Foto: Taiwan News
Indosuara — Seorang pria yang membuat dua lusin panggilan ke polisi dalam satu hari saat mabuk dikenakan denda NT$8.000 (US$250) oleh pengadilan Kota Changhua.
Dikutip Taiwan News, pria bermarga Yeh (葉) pada 1 November 2023 menelepon 110 dalam keadaan mabuk tetapi menolak mengungkapkan identitasnya setelah panggilan tersebut dijawab, menurut putusan ringkasan pidana yang dirilis pada Selasa (20 Februari), lapor CNA. Meskipun polisi berupaya memperingatkan Yeh bahwa penyalahgunaan 110 lebih lanjut akan menimbulkan konsekuensi hukum berdasarkan Undang-Undang Pemeliharaan Ketertiban Sosial (社會秩序維護法), dia terus melakukan panggilan darurat.

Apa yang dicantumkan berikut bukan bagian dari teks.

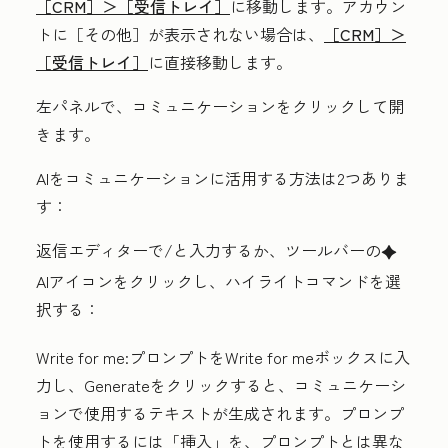
［CRM］＞
［受信トレイ］
に移動します。アカウン
トに
［その他］が表示されない場合は、
［CRM］＞
［受信トレイ］
に直接移動します。
左パネルで、
コミュニケーション
をクリックして開
きます。
AIをコミュニケーションに活用する方法は2つありま
す：
返信エディターで
/
と入力するか、ツールバーの
artificialIntelligence
AI
アイコン
をクリックし、ハイライトコマンドを選
択する：
Write for me:
プロンプト
を
Write for me
ボックスに入
力し、
Generate
をクリックすると、コミュニケーシ
ョンで使用するテキストが生成されます。プロンプ
トを使用するには
「挿入」
を、プロンプトとは異な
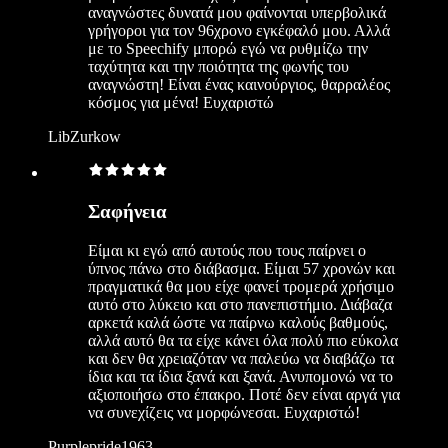
αναγνώστες δυνατά μου φαίνονται υπερβολικά
γρήγοροι για τον 96χρονο εγκέφαλό μου. Αλλά
με το Speechify μπορώ εγώ να ρυθμίζω την
ταχύτητα και την ποιότητα της φωνής του
αναγνώστη! Είναι ένας καινούργιος, θαρραλέος
κόσμος για μένα! Ευχαριστώ
LibZurkow
Σαφήνεια
Είμαι κι εγώ από αυτούς που τους παίρνει ο
ύπνος πάνω στο διάβασμα. Είμαι 57 χρονών και
πραγματικά θα μου είχε φανεί τρομερά χρήσιμο
αυτό στο λύκειο και στο πανεπιστήμιο. Διάβαζα
αρκετά καλά ώστε να παίρνω καλούς βαθμούς,
αλλά αυτό θα τα είχε κάνει όλα πολύ πιο εύκολα
και δεν θα χρειαζόταν να παλεύω να διαβάζω τα
ίδια και τα ίδια ξανά και ξανά. Ανυπομονώ να το
αξιοποιήσω στο έπακρο. Ποτέ δεν είναι αργά για
να συνεχίζεις να μορφώνεσαι. Ευχαριστώ!
Purplepride1963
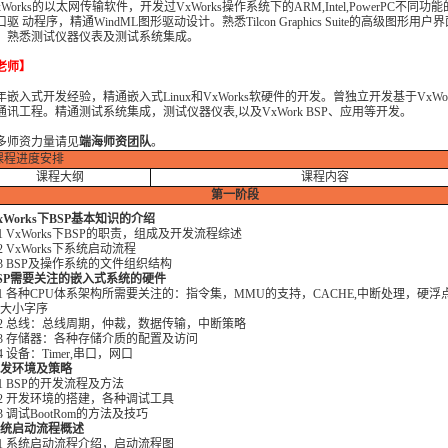
xWorks的以太网传输软件，开发过VxWorks操作系统下的ARM,Intel,PowerPC不同功
驱 动程序，精通WindML图形驱动设计。熟悉Tilcon Graphics Suite的高级图形用
，熟悉测试仪器仪表及测试系统集成。
老师】
年嵌入式开发经验，精通嵌入式Linux和VxWorks软硬件的开发。曾独立开发基于VxWo
通讯工程。精通测试系统集成，测试仪器仪表,以及VxWork BSP、应用等开发。
多师资力量请见
端海师资团队
。
课程进度安排
课程大纲
课程内容
第一
阶段
 VxWorks下BSP基本知识的介绍
1 VxWorks下BSP的职责，组成及开发流程综述
2 VxWorks下系统启动流程
3 BSP及操作系统的文件组织结构
 BSP需要关注的嵌入式系统的硬件
1 各种CPU体系架构所需要关注的：指令集，MMU的支持，CACHE,中断处理，硬浮
大小字序
2 总线：总线周期，仲裁，数据传输，中断策略
3 存储器：各种存储介质的配置及访问
4 设备：Timer,串口，网口
 开发环境及策略
1 BSP的开发流程及方法
2 开发环境的搭建，各种调试工具
3 调试BootRom的方法及技巧
 系统启动流程概述
1 系统启动流程介绍，启动流程图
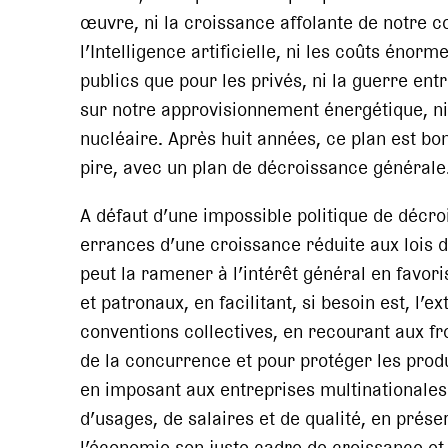
œuvre, ni la croissance affolante de notre co
l’Intelligence artificielle, ni les coûts énorm
publics que pour les privés, ni la guerre ent
sur notre approvisionnement énergétique, ni,
nucléaire. Après huit années, ce plan est bon
pire, avec un plan de décroissance générale
A défaut d’une impossible politique de décroi
errances d’une croissance réduite aux lois 
peut la ramener à l’intérêt général en favori
et patronaux, en facilitant, si besoin est, l’e
conventions collectives, en recourant aux fr
de la concurrence et pour protéger les prod
en imposant aux entreprises multinationales
d’usages, de salaires et de qualité, en préser
l’économie son juste cadre de croissance et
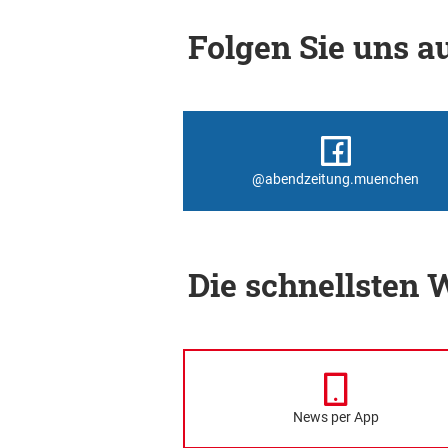
Folgen Sie uns au
@abendzeitung.muenchen
Die schnellsten
News per App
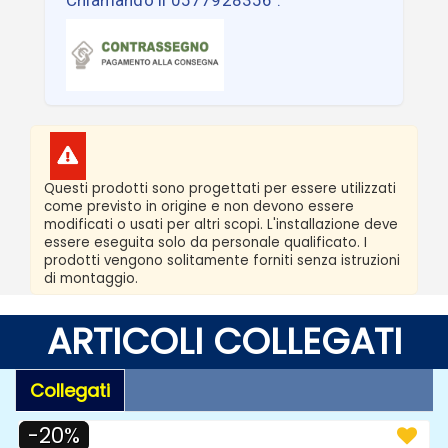
Chiamando il 0577928356 :
Questi prodotti sono progettati per essere utilizzati
come previsto in origine e non devono essere
modificati o usati per altri scopi. L'installazione deve
essere eseguita solo da personale qualificato. I
prodotti vengono solitamente forniti senza istruzioni
di montaggio.
ARTICOLI COLLEGATI
Collegati
-20%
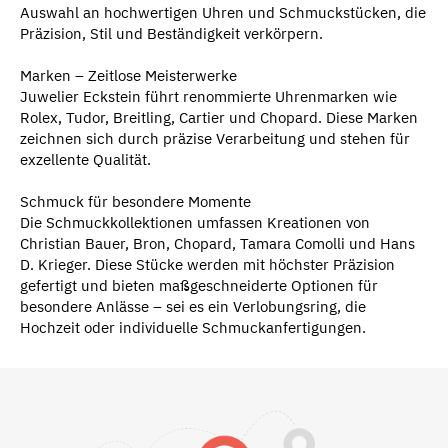
Auswahl an hochwertigen Uhren und Schmuckstücken, die
Präzision, Stil und Beständigkeit verkörpern.
Marken – Zeitlose Meisterwerke
Juwelier Eckstein führt renommierte Uhrenmarken wie
Rolex, Tudor, Breitling, Cartier und Chopard. Diese Marken
zeichnen sich durch präzise Verarbeitung und stehen für
exzellente Qualität.
Schmuck für besondere Momente
Die Schmuckkollektionen umfassen Kreationen von
Christian Bauer, Bron, Chopard, Tamara Comolli und Hans
D. Krieger. Diese Stücke werden mit höchster Präzision
gefertigt und bieten maßgeschneiderte Optionen für
besondere Anlässe – sei es ein Verlobungsring, die
Hochzeit oder individuelle Schmuckanfertigungen.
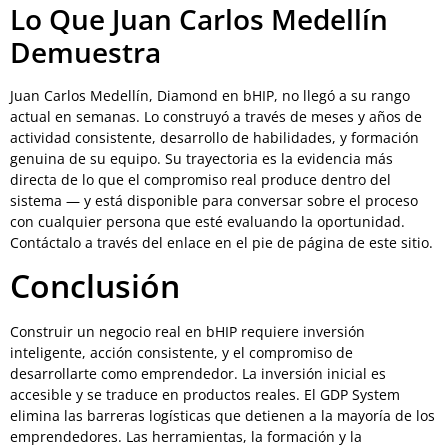
Lo Que Juan Carlos Medellín
Demuestra
Juan Carlos Medellín, Diamond en bHIP, no llegó a su rango
actual en semanas. Lo construyó a través de meses y años de
actividad consistente, desarrollo de habilidades, y formación
genuina de su equipo. Su trayectoria es la evidencia más
directa de lo que el compromiso real produce dentro del
sistema — y está disponible para conversar sobre el proceso
con cualquier persona que esté evaluando la oportunidad.
Contáctalo a través del enlace en el pie de página de este sitio.
Conclusión
Construir un negocio real en bHIP requiere inversión
inteligente, acción consistente, y el compromiso de
desarrollarte como emprendedor. La inversión inicial es
accesible y se traduce en productos reales. El GDP System
elimina las barreras logísticas que detienen a la mayoría de los
emprendedores. Las herramientas, la formación y la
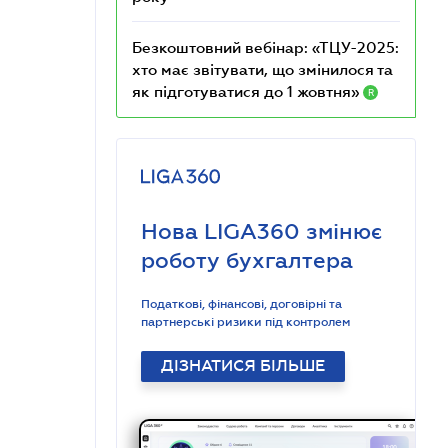
Безкоштовний вебінар: «ТЦУ-2025:
хто має звітувати, що змінилося та
як підготуватися до 1 жовтня»
R
Нова LIGA360 змінює
роботу бухгалтера
Податкові, фінансові, договірні та
партнерські ризики під контролем
ДІЗНАТИСЯ БІЛЬШЕ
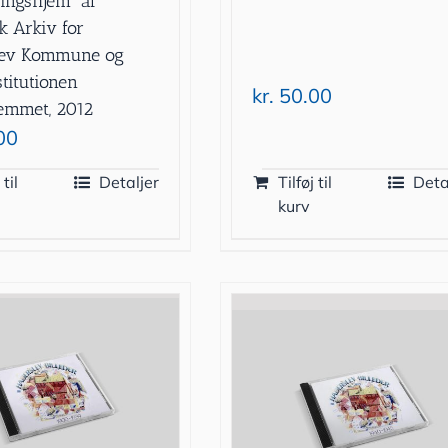
ingshjem” af
k Arkiv for
lev Kommune og
titutionen
kr.
50.00
emmet, 2012
00
 til
Detaljer
Tilføj til
Deta
kurv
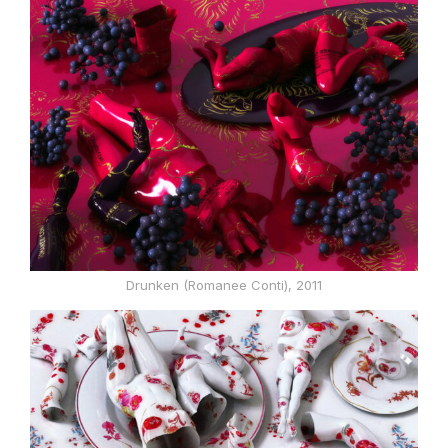
Drunken (Romanee Conti), 2011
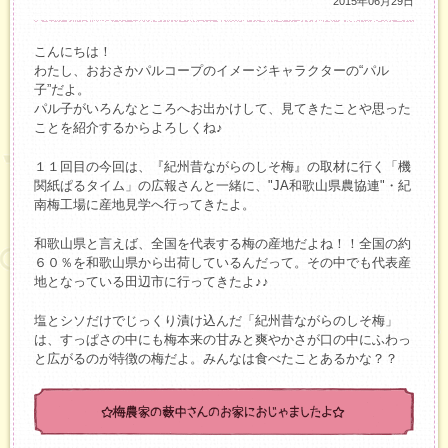
2015年06月29日
こんにちは！
わたし、おおさかパルコープのイメージキャラクターの“パル
子”だよ。
パル子がいろんなところへお出かけして、見てきたことや思った
ことを紹介するからよろしくね♪
１１回目の今回は、『紀州昔ながらのしそ梅』の取材に行く「機
関紙ぱるタイム」の広報さんと一緒に、"JA和歌山県農協連"・紀
南梅工場に産地見学へ行ってきたよ。
和歌山県と言えば、全国を代表する梅の産地だよね！！全国の約
６０％を和歌山県から出荷しているんだって。その中でも代表産
地となっている田辺市に行ってきたよ♪♪
塩とシソだけでじっくり漬け込んだ「紀州昔ながらのしそ梅」
は、すっぱさの中にも梅本来の甘みと爽やかさが口の中にふわっ
と広がるのが特徴の梅だよ。みんなは食べたことあるかな？？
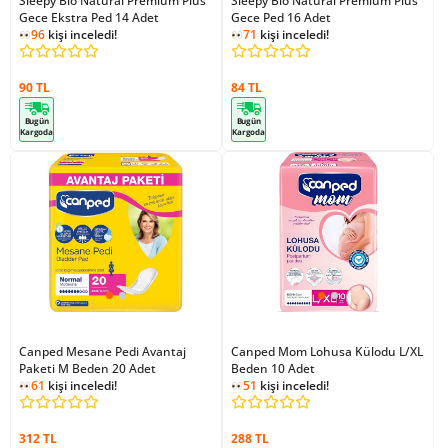
Sleepy Bio Natural Premium Plus
Sleepy Bio Natural Premium Plus
Gece Ekstra Ped 14 Adet
Gece Ped 16 Adet
96
kişi inceledi!
71
kişi inceledi!
90 TL
84 TL
Bugün
Bugün
Kargoda
Kargoda
Canped Mesane Pedi Avantaj
Canped Mom Lohusa Külodu L/XL
Paketi M Beden 20 Adet
Beden 10 Adet
61
kişi inceledi!
51
kişi inceledi!
312 TL
288 TL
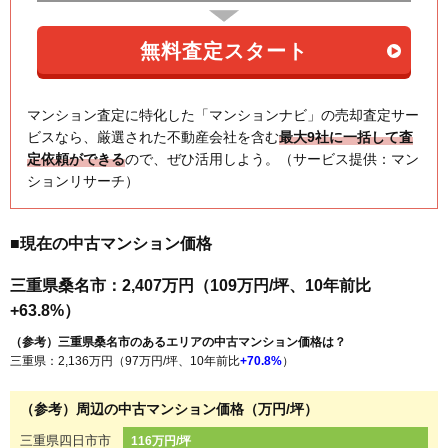
マンション査定に特化した「マンションナビ」の売却査定サー
ビスなら、厳選された不動産会社を含む
最大9社に一括して査
定依頼ができる
ので、ぜひ活用しよう。（サービス提供：マン
ションリサーチ）
■現在の中古マンション価格
三重県桑名市：2,407万円（109万円/坪、10年前比
+63.8%）
（参考）三重県桑名市のあるエリアの中古マンション価格は？
三重県：2,136万円（97万円/坪、10年前比
+70.8%
）
（参考）周辺の中古マンション価格（万円/坪）
三重県四日市市
116万円/坪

Polisi melacak panggilannya dan menunjukkan lokasinya hingga ke kuil setempat. Ketika dihadang oleh polisi, Yeh dilaporkan marah. Ia berkata, "Kalian berdua, jangan meninggikan suaramu padaku," lapor China Times.
Dia mengabaikan teguran polisi dan menelepon sebanyak 24 kali pada sore itu. Kemudian, polisi membawanya ke kantor polisi dan ketika ditanyai, Yeh mengaku mabuk dan tidak mengetahui apa yang terjadi.
Hakim di Pengadilan Distrik Changhua menyatakan bahwa terdakwa menelepon hotline laporan 110 tanpa alasan, mengganggu polisi yang sedang bertugas, menolak mendengarkan bujukan polisi, menyia-nyiakan sumber daya polisi, dan mengecualikan orang lain yang membutuhkan sumber daya polisi. Hakim menilai perbuatan Yeh melanggar ketentuan Pasal 85 Ayat 4 UU Pemeliharaan Ketertiban Sosial.
Hakim menjatuhkan denda NT$8.000 pada Yeh. Keputusan tersebut dapat diajukan banding.